It’s Friday afternoon and our hotel room is darkened as Michele is catching up on sleep. She got very ill last night after eating something funny in a Korean restaurant – though I had exactly the same order as she, and didn’t get sick at all. Hopefully (likely) she’ll be feeling well enough before we have to fly early Saturday AM out of the Almaty Airport - about eight hours from now.
Morgan is lively and giggling, blowing raspberries and entertaining herself with gurgles in her crib. We haven’t quite found the right balance of fruit juice and sugary yogurt vs. starchy rice cereal and mush, so she’s either high and bouncing off the walls, or grumpy and sleepy much of the time. Naps are very hard to schedule between the important trips about town.
Yesterday, we went to the SOS Services medical clinic and Morgan got a checkup and HIV test required by the U.S. Embassy. She’s healthy of course, but it turns out that every possible medical problem on her original medical records was either self-contradictory or just fabricated (the incentive to fabricate medical problems stems from the way that baby houses are funded and the arcane rules by which babies are eligible to be put up for international adoption).
We met a couple of interesting people at breakfast in the hotel.
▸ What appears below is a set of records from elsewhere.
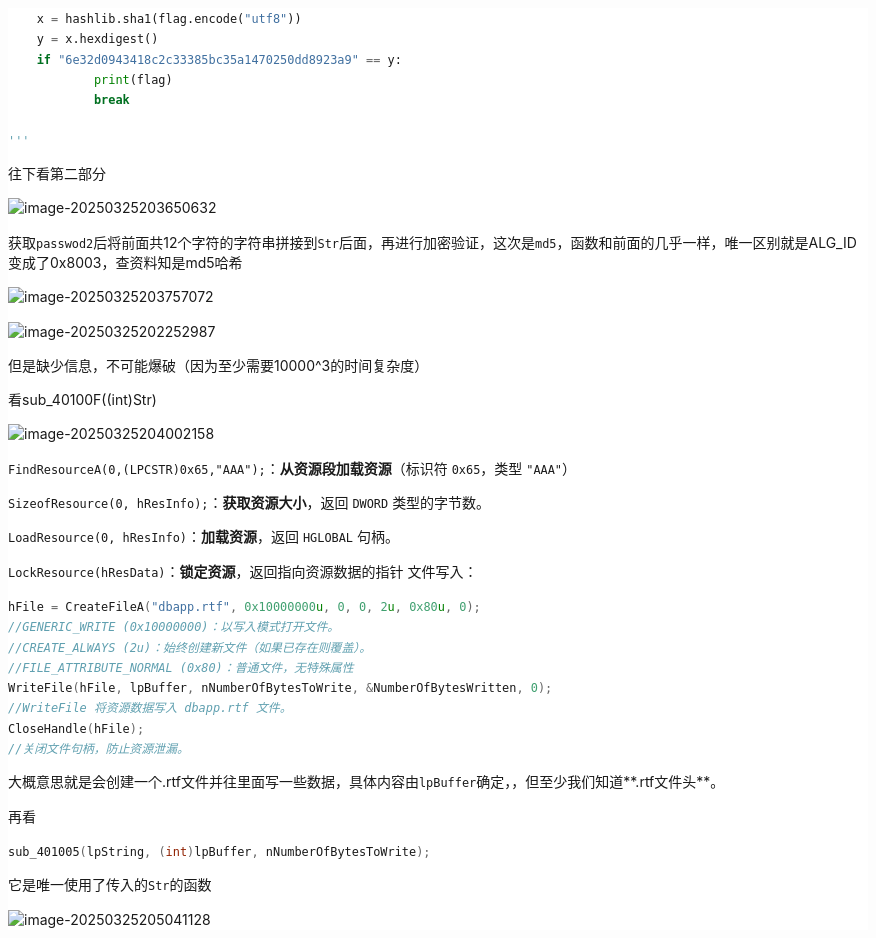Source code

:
```py
    x = hashlib.sha1(flag.encode("utf8"))
    y = x.hexdigest()
    if "6e32d0943418c2c33385bc35a1470250dd8923a9" == y:
            print(flag)
            break

'''
```

往下看第二部分

![image-20250325203650632](https://gcore.jsdelivr.net/gh/Q7h2q9/photohouse/picgoandgithubimage-20250325203650632.png)

获取`passwod2`后将前面共12个字符的字符串拼接到`Str`后面，再进行加密验证，这次是`md5`，函数和前面的几乎一样，唯一区别就是ALG_ID变成了0x8003，查资料知是md5哈希

![image-20250325203757072](https://gcore.jsdelivr.net/gh/Q7h2q9/photohouse/picgoandgithubimage-20250325203757072.png)

![image-20250325202252987](https://gcore.jsdelivr.net/gh/Q7h2q9/photohouse/picgoandgithubimage-20250325202252987.png)

但是缺少信息，不可能爆破（因为至少需要10000^3的时间复杂度）

看sub_40100F((int)Str)

![image-20250325204002158](https://gcore.jsdelivr.net/gh/Q7h2q9/photohouse/picgoandgithubimage-20250325204002158.png)

`FindResourceA(0,(LPCSTR)0x65,"AAA");`：**从资源段加载资源**（标识符 `0x65`，类型 `"AAA"`）

`SizeofResource(0, hResInfo);`：**获取资源大小**，返回 `DWORD` 类型的字节数。

`LoadResource(0, hResInfo)`：**加载资源**，返回 `HGLOBAL` 句柄。

`LockResource(hResData)`：**锁定资源**，返回指向资源数据的指针
文件写入：

```c
hFile = CreateFileA("dbapp.rtf", 0x10000000u, 0, 0, 2u, 0x80u, 0);
//GENERIC_WRITE (0x10000000)：以写入模式打开文件。
//CREATE_ALWAYS (2u)：始终创建新文件（如果已存在则覆盖）。
//FILE_ATTRIBUTE_NORMAL (0x80)：普通文件，无特殊属性
WriteFile(hFile, lpBuffer, nNumberOfBytesToWrite, &NumberOfBytesWritten, 0);
//WriteFile 将资源数据写入 dbapp.rtf 文件。
CloseHandle(hFile);
//关闭文件句柄，防止资源泄漏。
```

大概意思就是会创建一个.rtf文件并往里面写一些数据，具体内容由`lpBuffer`确定，，但至少我们知道**.rtf文件头**。

再看

```c
sub_401005(lpString, (int)lpBuffer, nNumberOfBytesToWrite);
```

它是唯一使用了传入的`Str`的函数

![image-20250325205041128](https://gcore.jsdelivr.net/gh/Q7h2q9/photohouse/picgoandgithubimage-20250325205041128.png)
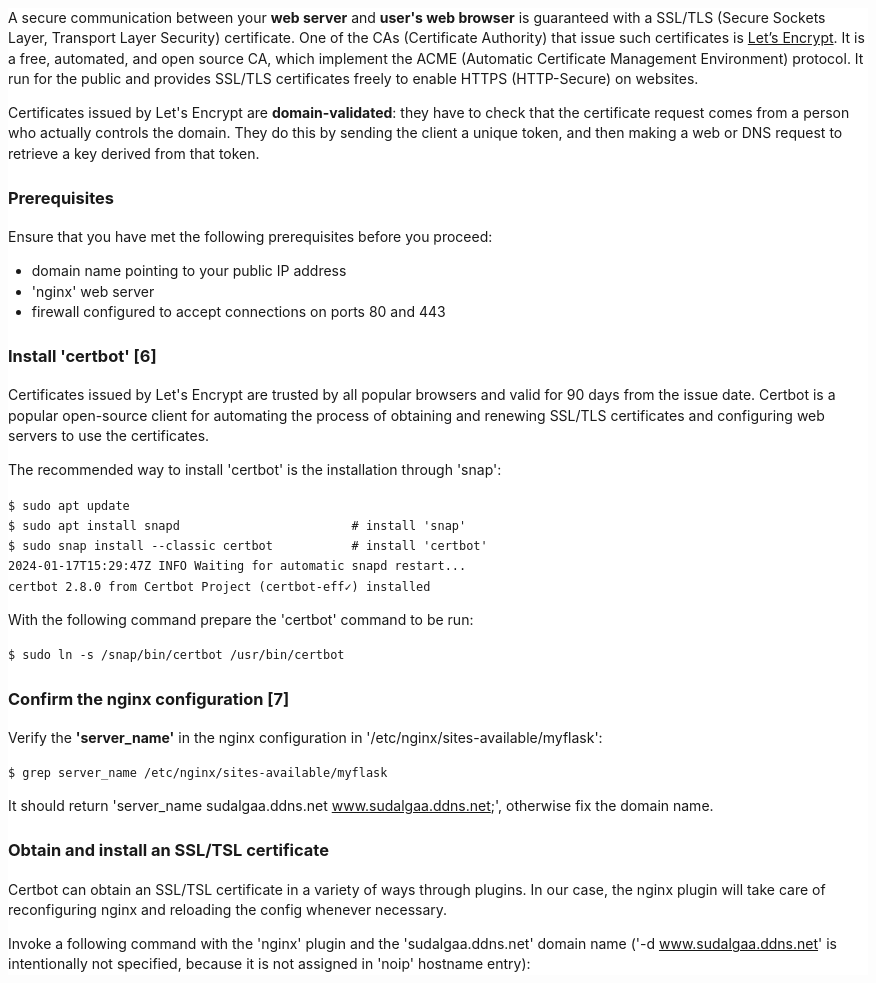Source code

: A secure communication between your **web server** and **user's web browser** is guaranteed with a SSL/TLS (Secure Sockets Layer, Transport Layer Security) certificate. One of the CAs (Certificate Authority) that issue such certificates is [Let’s Encrypt](https://letsencrypt.org). It is a free, automated, and open source CA, which implement the ACME (Automatic Certificate Management Environment) protocol. It run for the public and provides SSL/TLS certificates freely to enable HTTPS (HTTP-Secure) on websites.

Certificates issued by Let's Encrypt are **domain-validated**: they have to check that the certificate request comes from a person who actually controls the domain. They do this by sending the client a unique token, and then making a web or DNS request to retrieve a key derived from that token.

### Prerequisites

Ensure that you have met the following prerequisites before you proceed:
- domain name pointing to your public IP address
- 'nginx' web server
- firewall configured to accept connections on ports 80 and 443

### Install 'certbot' [6]

Certificates issued by Let's Encrypt are trusted by all popular browsers and valid for 90 days from the issue date. Certbot is a popular open-source client for automating the process of obtaining and renewing SSL/TLS certificates and configuring web servers to use the certificates.

The recommended way to install 'certbot' is the installation through 'snap':
```
$ sudo apt update
$ sudo apt install snapd                        # install 'snap'
$ sudo snap install --classic certbot           # install 'certbot'
2024-01-17T15:29:47Z INFO Waiting for automatic snapd restart...
certbot 2.8.0 from Certbot Project (certbot-eff✓) installed
```

With the following command prepare the 'certbot' command to be run:

```
$ sudo ln -s /snap/bin/certbot /usr/bin/certbot
```

### Confirm the nginx configuration  [7]

Verify the **'server_name'** in the nginx configuration in '/etc/nginx/sites-available/myflask':

```
$ grep server_name /etc/nginx/sites-available/myflask
```

It should return 'server_name sudalgaa.ddns.net www.sudalgaa.ddns.net;', otherwise fix the domain name.

### Obtain and install an SSL/TSL certificate

Certbot can obtain an SSL/TSL certificate in a variety of ways through plugins. In our case, the nginx plugin will take care of reconfiguring nginx and reloading the config whenever necessary.

Invoke a following command with the 'nginx' plugin and the 'sudalgaa.ddns.net' domain name ('-d www.sudalgaa.ddns.net' is intentionally not specified, because it is not assigned in 'noip' hostname entry):
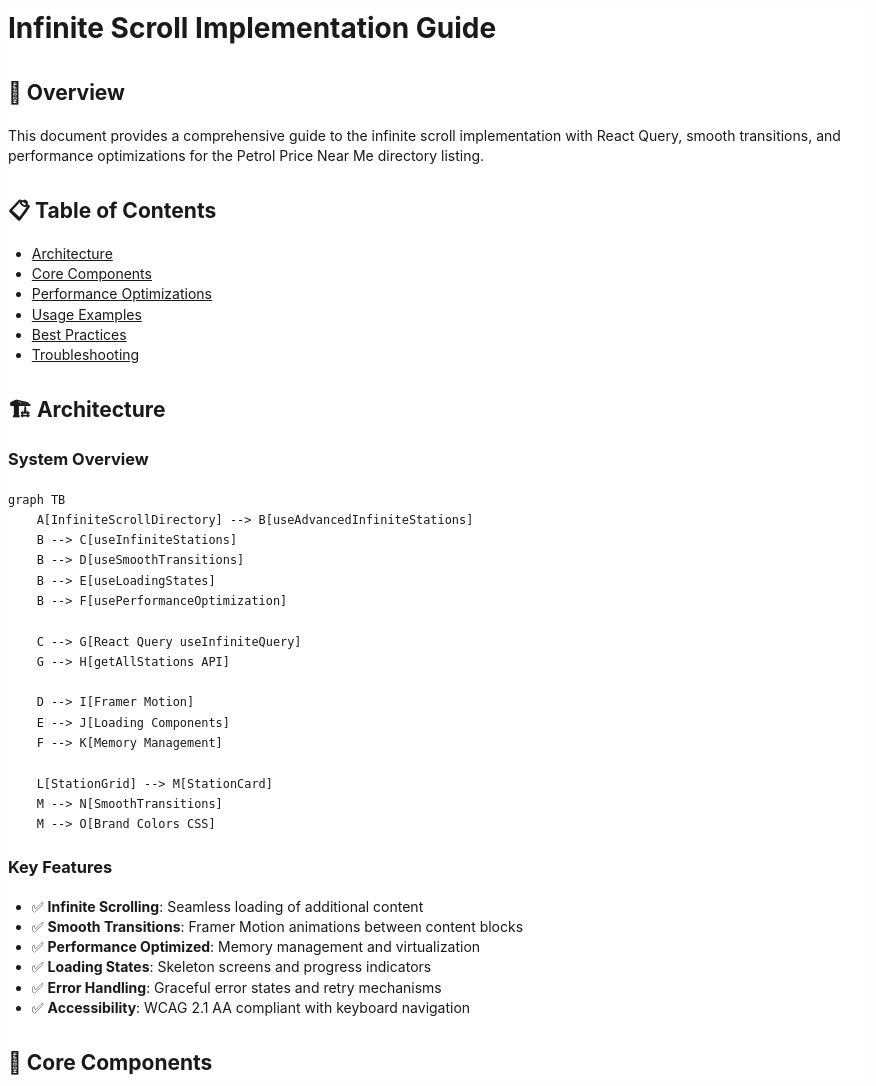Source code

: # Infinite Scroll Implementation Guide

## 🚀 Overview

This document provides a comprehensive guide to the infinite scroll implementation with React Query, smooth transitions, and performance optimizations for the Petrol Price Near Me directory listing.

## 📋 Table of Contents

- [Architecture](#architecture)
- [Core Components](#core-components)
- [Performance Optimizations](#performance-optimizations)
- [Usage Examples](#usage-examples)
- [Best Practices](#best-practices)
- [Troubleshooting](#troubleshooting)

## 🏗️ Architecture

### System Overview

```mermaid
graph TB
    A[InfiniteScrollDirectory] --> B[useAdvancedInfiniteStations]
    B --> C[useInfiniteStations]
    B --> D[useSmoothTransitions]
    B --> E[useLoadingStates]
    B --> F[usePerformanceOptimization]
    
    C --> G[React Query useInfiniteQuery]
    G --> H[getAllStations API]
    
    D --> I[Framer Motion]
    E --> J[Loading Components]
    F --> K[Memory Management]
    
    L[StationGrid] --> M[StationCard]
    M --> N[SmoothTransitions]
    M --> O[Brand Colors CSS]
```

### Key Features

- ✅ **Infinite Scrolling**: Seamless loading of additional content
- ✅ **Smooth Transitions**: Framer Motion animations between content blocks
- ✅ **Performance Optimized**: Memory management and virtualization
- ✅ **Loading States**: Skeleton screens and progress indicators
- ✅ **Error Handling**: Graceful error states and retry mechanisms
- ✅ **Accessibility**: WCAG 2.1 AA compliant with keyboard navigation

## 🧩 Core Components
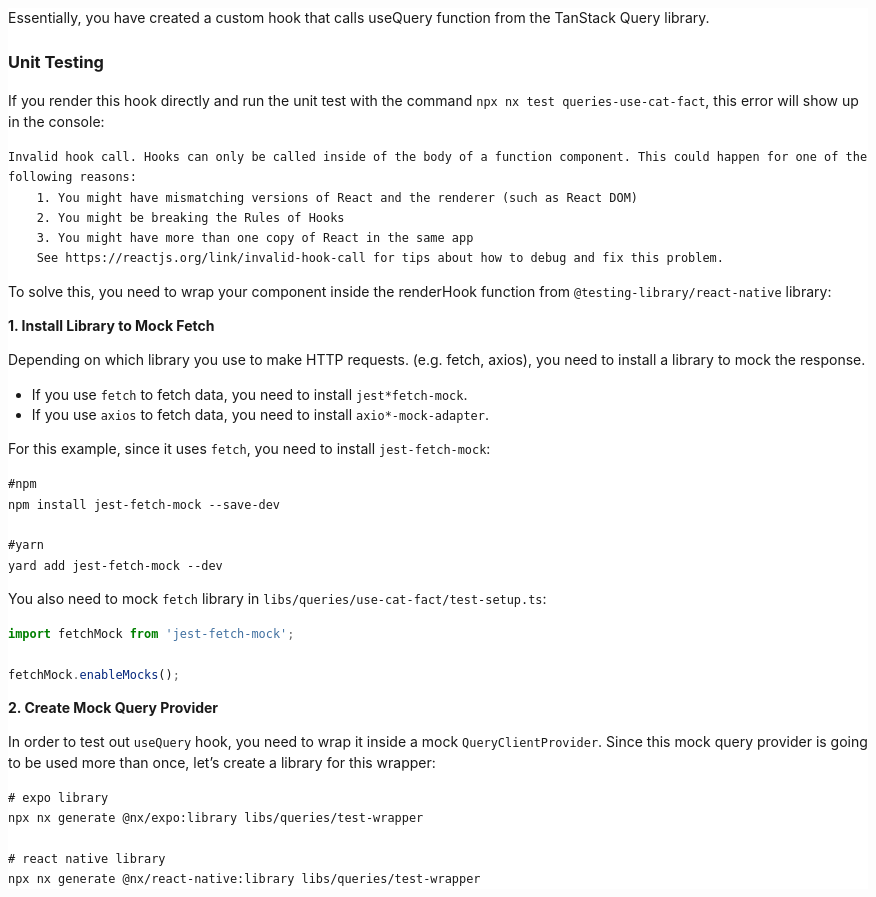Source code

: Essentially, you have created a custom hook that calls useQuery function from the TanStack Query library.

### Unit Testing

If you render this hook directly and run the unit test with the command `npx nx test queries-use-cat-fact`, this error will show up in the console:

```shell
Invalid hook call. Hooks can only be called inside of the body of a function component. This could happen for one of the following reasons:
    1. You might have mismatching versions of React and the renderer (such as React DOM)
    2. You might be breaking the Rules of Hooks
    3. You might have more than one copy of React in the same app
    See https://reactjs.org/link/invalid-hook-call for tips about how to debug and fix this problem.
```

To solve this, you need to wrap your component inside the renderHook function from `@testing-library/react-native` library:

**1\. Install Library to Mock Fetch**

Depending on which library you use to make HTTP requests. (e.g. fetch, axios), you need to install a library to mock the response.

- If you use `fetch` to fetch data, you need to install `jest*fetch-mock`.
- If you use `axios` to fetch data, you need to install `axio*-mock-adapter`.

For this example, since it uses `fetch`, you need to install `jest-fetch-mock`:

```shell
#npm
npm install jest-fetch-mock --save-dev

#yarn
yard add jest-fetch-mock --dev
```

You also need to mock `fetch` library in `libs/queries/use-cat-fact/test-setup.ts`:

```ts
import fetchMock from 'jest-fetch-mock';

fetchMock.enableMocks();
```

**2\. Create Mock Query Provider**

In order to test out `useQuery` hook, you need to wrap it inside a mock `QueryClientProvider`. Since this mock query provider is going to be used more than once, let’s create a library for this wrapper:

```shell
# expo library
npx nx generate @nx/expo:library libs/queries/test-wrapper

# react native library
npx nx generate @nx/react-native:library libs/queries/test-wrapper
```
Austin is an adoptive father and lawyer from New Orleans and will be taking home baby Merina; Grove and Jennifer are from New Mexico and are taking home baby Pavel – and like me, they work for nonprofits; and JoAnne is returning Sunday to Buffalo with new son Nicholas. We also enjoyed meeting Chan Park, a professor from Ohio doing a 2-week educational exchange on the Korean diaspora that are in Kazakhstan – over 200,000 were relocated involuntarily from Russia in the 1950s to farm wheat.
Having accomplished the last major bit of business this afternoon – a trip to the heavily fortified and guarded U.S. Embassy to pick up Morgan’s Kazakh passport with U.S. visa stamps, medical records and an “instantly valid upon arrival” U.S. citizenship document – we are now about 12 hours from departure. We thought about registering her to vote liberal, too, but she’s too young – darn!
It’s a huge relief that there have been really no surprises on this trip, and we must again thank the fine work of Libby, Dina, and Zhanat of MAPS; Oleg in Almaty and Efrat at Lifelink in Miami.
Morgan can’t wait to come drool on her new family, and in about 36 hours from now we’ll get the first chance to do that!